By Nancy Johnson
Penn Township supervisors opened the bids for the township's wastewater treatment system at its meeting on July 10.
"This is just a sewer bid opening," explained Curtis Mason, the chairman of the Board of Supervisors. "It doesn't mean we will accept it. It just means we will open the bids and turn them over to our attorneys and engineers."
For months, Penn Township had advertised its intention to sell the wastewater treatment system and assets associated with it. Yet only two bids were received. Mason opened the first bid and announced that it was from Pennsylvania American Water Company, with a bid price of $3,250,000. The second bid was submitted by Little Washington, a subsidiary of Aqua Pennsylvania, Inc., with a price of $2,263,000.
Mason noted that there are a lot of specifications in each of the bids, which is the reason they are immediately handed over to township attorney Sam McMichael.
Mason also addressed the 5,000 recent telephone robocalls and letters about the potential sale of the sewer system that were directed at township residents by an outside party.
"They have an agenda," Mason said. "They want it to be unionized."
Mason said that while the letters and calls compared Penn Township's wastewater treatment system to that of Coatesville, the two situations are different. For example, Coatesville's system has approximately 6,000 customers, as compared to Penn's 600.
Mason gave the audience a brief history of the township's sewer system. The township bought the system from the Jennersville Regional Hospital (then the Southern Chester County Medical Center) and made major improvements to it.
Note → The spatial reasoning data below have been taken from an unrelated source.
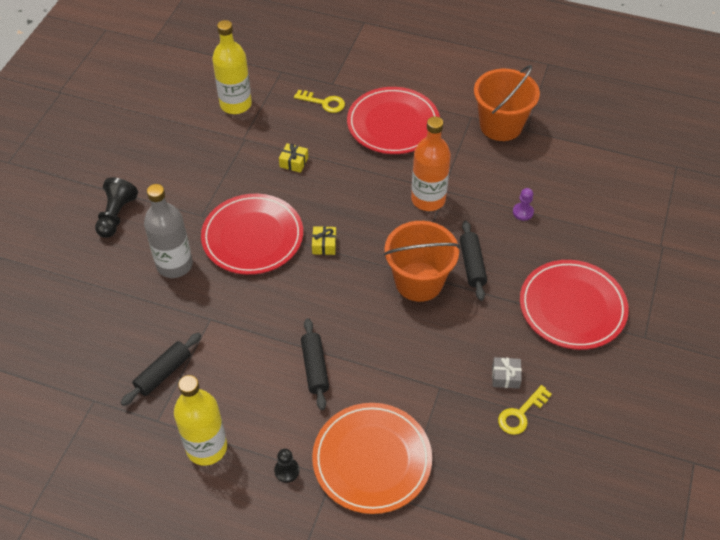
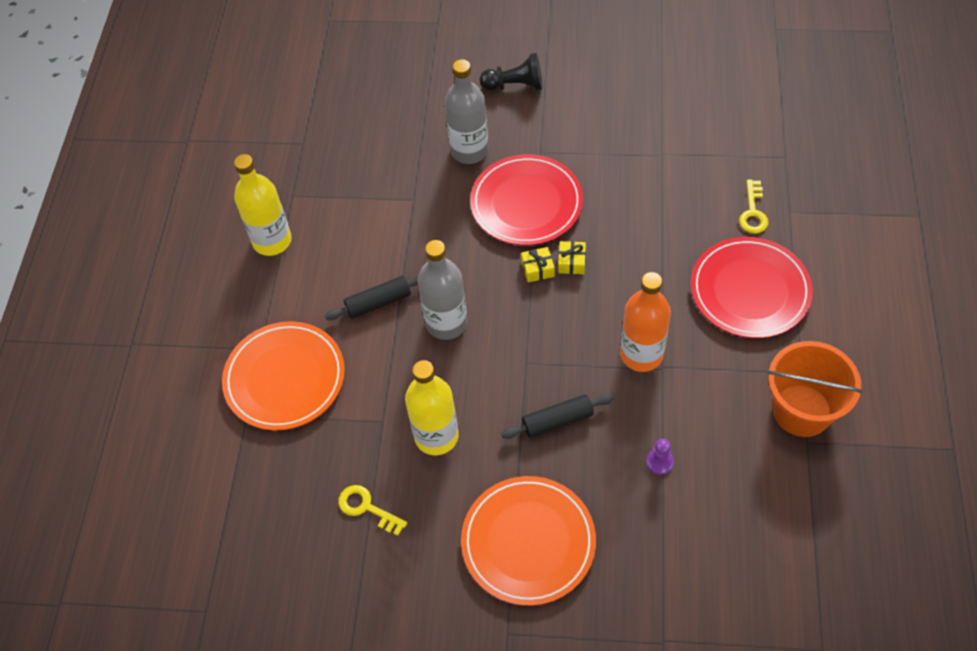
camera: 80 degrees right, 5 degrees up
(163, 373) = (343, 183): black rolling pin -> none
(235, 104) = (711, 131): yellow bottle -> yellow bottle (436, 436)
(287, 471) = (260, 310): black pawn -> none
(294, 162) = (646, 209): yellow gift -> yellow gift (571, 262)
(355, 320) = (446, 323): none -> grey bottle
(419, 281) = (516, 371): orange bucket -> none
(505, 376) = (411, 484): grey gift -> none
(572, 307) = (528, 542): red plate -> orange plate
"We knew we had to have a sewer system for businesses like the hospital, the YMCA and senior communities to succeed in Penn Township," Mason said. "The plan was always to build the infrastructure and then get out of it."
Due to a number of unfunded mandates, the system is beginning to cost the township a lot of money, and it will only cost more in the future. Supervisor Bill Finnen said, "We have to come up with $2 million to fix the first phase [of mandates], and the second phase will be about $5 million."
Mason and his fellow supervisors fielded numerous questions and comments from residents who packed the township's meeting room.
One resident, Frank Jury, expressed his concern that information about the board's intention to sell the sewer system was not more readily available. "You should update your website with a blog of the goings-on in Penn Township. You need a better means of communication," Jury said.
Frank Grosso, also a resident, said, "Rumors get started. That's why this room is filled tonight. The deal is going to go through, no matter who sits in [the chairman's] chair."
"It's something we have to do, but we have to do it right," Mason said. "The township will still have a lot of control because we control the 537 Plan. We do not intend to extend the sewer beyond where it is now." The system now stops at the Route 1 bypass.